● GIVEN TASK: Find every line in the listing below that contains the string "ventricle" and copy each one out. Case counts.

--- START OF DATASET RECORDS ---

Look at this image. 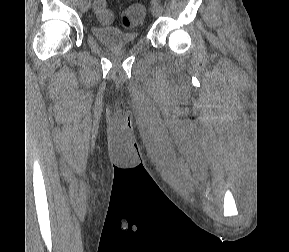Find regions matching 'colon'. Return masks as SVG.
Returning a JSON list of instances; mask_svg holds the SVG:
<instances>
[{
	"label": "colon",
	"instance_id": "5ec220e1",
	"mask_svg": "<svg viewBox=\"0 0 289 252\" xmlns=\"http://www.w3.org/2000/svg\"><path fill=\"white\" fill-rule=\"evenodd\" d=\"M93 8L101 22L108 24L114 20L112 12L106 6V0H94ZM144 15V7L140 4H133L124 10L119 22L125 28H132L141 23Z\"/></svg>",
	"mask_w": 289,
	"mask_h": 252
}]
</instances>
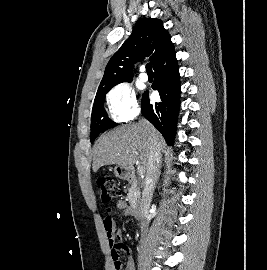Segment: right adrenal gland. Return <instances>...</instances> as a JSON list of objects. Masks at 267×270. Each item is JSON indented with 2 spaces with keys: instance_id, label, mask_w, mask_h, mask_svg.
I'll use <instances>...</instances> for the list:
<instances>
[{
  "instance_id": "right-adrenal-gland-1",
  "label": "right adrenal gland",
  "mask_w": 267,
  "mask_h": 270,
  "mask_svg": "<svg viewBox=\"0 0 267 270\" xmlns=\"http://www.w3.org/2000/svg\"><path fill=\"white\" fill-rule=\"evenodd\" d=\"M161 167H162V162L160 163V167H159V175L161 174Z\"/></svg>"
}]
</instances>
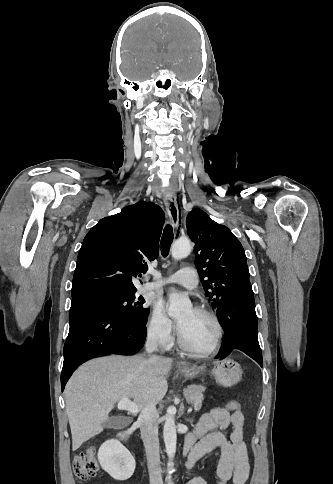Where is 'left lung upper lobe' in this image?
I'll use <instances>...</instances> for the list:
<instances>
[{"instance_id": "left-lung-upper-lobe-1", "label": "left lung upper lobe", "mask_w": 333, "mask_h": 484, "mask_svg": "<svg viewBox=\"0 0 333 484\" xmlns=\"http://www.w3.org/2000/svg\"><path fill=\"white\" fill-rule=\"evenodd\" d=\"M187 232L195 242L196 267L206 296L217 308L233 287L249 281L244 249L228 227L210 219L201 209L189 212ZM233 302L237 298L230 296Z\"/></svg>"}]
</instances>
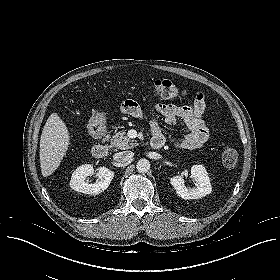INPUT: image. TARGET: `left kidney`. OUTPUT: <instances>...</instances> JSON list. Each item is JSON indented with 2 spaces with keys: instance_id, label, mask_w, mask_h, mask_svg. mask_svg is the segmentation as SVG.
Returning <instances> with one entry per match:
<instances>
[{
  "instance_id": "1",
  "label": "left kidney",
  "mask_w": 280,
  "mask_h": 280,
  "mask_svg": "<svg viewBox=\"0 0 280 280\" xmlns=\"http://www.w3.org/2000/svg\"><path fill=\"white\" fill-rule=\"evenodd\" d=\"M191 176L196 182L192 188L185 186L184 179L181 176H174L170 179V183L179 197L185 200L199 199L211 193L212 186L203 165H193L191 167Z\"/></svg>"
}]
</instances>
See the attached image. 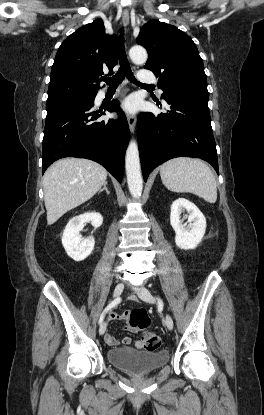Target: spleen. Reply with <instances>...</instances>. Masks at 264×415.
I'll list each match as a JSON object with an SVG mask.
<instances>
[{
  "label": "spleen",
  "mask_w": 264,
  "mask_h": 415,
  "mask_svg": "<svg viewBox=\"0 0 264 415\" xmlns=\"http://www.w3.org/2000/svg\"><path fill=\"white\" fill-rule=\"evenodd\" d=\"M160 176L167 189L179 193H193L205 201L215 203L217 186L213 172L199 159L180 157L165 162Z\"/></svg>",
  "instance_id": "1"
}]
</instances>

--- END OF DATASET RECORDS ---
--- START OF DATASET RECORDS ---

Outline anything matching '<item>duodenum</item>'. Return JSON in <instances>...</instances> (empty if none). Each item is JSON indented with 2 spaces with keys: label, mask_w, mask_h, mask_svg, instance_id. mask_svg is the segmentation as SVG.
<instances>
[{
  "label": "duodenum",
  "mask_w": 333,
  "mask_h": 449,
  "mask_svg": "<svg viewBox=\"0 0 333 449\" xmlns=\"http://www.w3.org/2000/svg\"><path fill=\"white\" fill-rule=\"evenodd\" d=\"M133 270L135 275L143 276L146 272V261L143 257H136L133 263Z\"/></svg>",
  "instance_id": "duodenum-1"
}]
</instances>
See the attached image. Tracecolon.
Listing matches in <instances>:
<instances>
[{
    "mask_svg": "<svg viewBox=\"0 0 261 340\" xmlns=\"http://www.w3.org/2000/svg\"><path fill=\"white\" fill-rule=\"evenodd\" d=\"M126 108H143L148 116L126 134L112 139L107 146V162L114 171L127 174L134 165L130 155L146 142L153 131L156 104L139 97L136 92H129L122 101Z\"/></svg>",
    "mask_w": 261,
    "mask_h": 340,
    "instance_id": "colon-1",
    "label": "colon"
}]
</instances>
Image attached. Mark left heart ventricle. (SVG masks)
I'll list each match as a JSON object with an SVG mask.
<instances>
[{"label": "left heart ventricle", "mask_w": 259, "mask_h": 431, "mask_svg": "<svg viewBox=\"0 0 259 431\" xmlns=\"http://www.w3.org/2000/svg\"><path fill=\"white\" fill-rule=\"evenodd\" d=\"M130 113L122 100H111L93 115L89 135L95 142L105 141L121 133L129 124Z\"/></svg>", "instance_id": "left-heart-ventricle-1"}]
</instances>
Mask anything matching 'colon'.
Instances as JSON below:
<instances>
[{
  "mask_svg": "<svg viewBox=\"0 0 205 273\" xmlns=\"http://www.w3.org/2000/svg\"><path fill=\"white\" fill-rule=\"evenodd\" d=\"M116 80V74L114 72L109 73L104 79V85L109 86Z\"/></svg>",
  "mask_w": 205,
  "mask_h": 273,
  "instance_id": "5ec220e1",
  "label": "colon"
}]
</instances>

--- END OF DATASET RECORDS ---

● TASK RESULT:
Image attached. Mark left heart ventricle. (SVG masks)
[{"label": "left heart ventricle", "mask_w": 259, "mask_h": 431, "mask_svg": "<svg viewBox=\"0 0 259 431\" xmlns=\"http://www.w3.org/2000/svg\"><path fill=\"white\" fill-rule=\"evenodd\" d=\"M130 113L122 100H111L93 115L89 135L95 142L105 141L121 133L129 124Z\"/></svg>", "instance_id": "left-heart-ventricle-1"}]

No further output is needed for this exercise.